A new study provides insight into multiferroic materials, which could have substantive implications in fields such as data storage.
The study looked at lanthanum cobaltite (LaCoO3 or LCO), a thin crystalline film that, once grown on a substrate, can be analyzed through electron microscopy and polarized neutron reflectometry to measure electron density and differences in magnetization, respectively.
LCO is special because it is a ferroelastic material, meaning that its properties will change in response to a stressor and retain the changes after the stressor has been removed.
An ultrathin film of LCO—one whose thickness is about 12 nanometers, or 12 thousand-millionths of a meter—is especially unique because it is also a ferromagnet. The combination of being ferroelastic and a ferromagnet means ultrathin LCO is a multiferroic—a material with elastic and magnetic properties that can change under stress or by magnetic fields. This means the material could, in principle, record the stress of its environment as magnetic information.
“An important finding was that by growing the LCO films on chemically different substrates, or bases, we could change the magnetic properties of the film,” said Michael Fitzsimmons, a joint physics professor at the University of Tennessee, Knoxville, and Oak Ridge National Laboratory and leader of the Thin Films and Nanostructures Group in ORNL’s Neutron Scattering Division. Being able to easily manipulate a substance’s ferromagnetic properties is an important step in creating devices that require less energy to operate.
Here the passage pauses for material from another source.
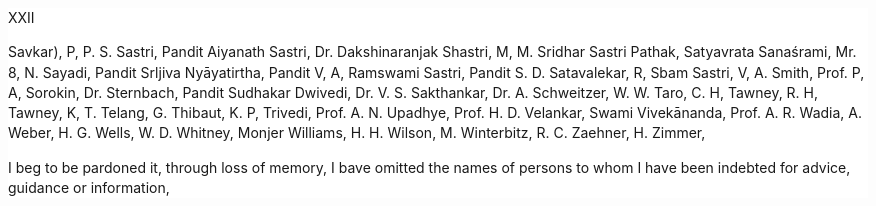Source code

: XXII 



Savkar), P, P. S. Sastri, Pandit Aiyanath Sastri, Dr. Dakshinaranjak Shastri, M, M. Sridhar Sastri Pathak, Satyavrata Sanaśrami, Mr. 8, N. Sayadi, Pandit Srljiva Nyāyatirtha, Pandit V, A, Ramswami Sastri, Pandit S. D. Satavalekar, R, Sbam Sastri, V, A. Smith, Prof. P, A, Sorokin, Dr. Sternbach, Pandit Sudhakar Dwivedi, Dr. V. S. Sakthankar, Dr. A. Schweitzer, W. W. Taro, C. H, Tawney, R. H, Tawney, K, T. Telang, G. Thibaut, K. P, Trivedi, Prof. A. N. Upadhye, Prof. H. D. Velankar, Swami Vivekānanda, Prof. A. R. Wadia, A. Weber, H. G. Wells, W. D. Whitney, Monjer Williams, H. H. Wilson, M. Winterbitz, R. C. Zaehner, H. Zimmer, 

I beg to be pardoned it, through loss of memory, I bave omitted the names of persons to whom I have been indebted for advice, guidance or information,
In the case of LCO, the connection between its ferroelastic and ferromagnetic properties would drastically cut down on the amount of energy currently required by current magnetic technology.
“An example is a magnetic read head, a piece used in digital storage units,” Fitzsimmons said. “A magnetic field changes the alignment of a small region of magnetic material—its direction represents some information.” This type of magnetic field is produced by a current pulse, which takes a significant amount of energy.
“If instead we could change the direction of magnetization by applying electric charge without passing current, then we wouldn’t need so much energy,” Fitzsimmons said.
“One aim is to create devices that can do new things like sense light, chemical composition, magnetic fields, or heat, or manipulate and store data in compact objects that do not require much energy to operate.”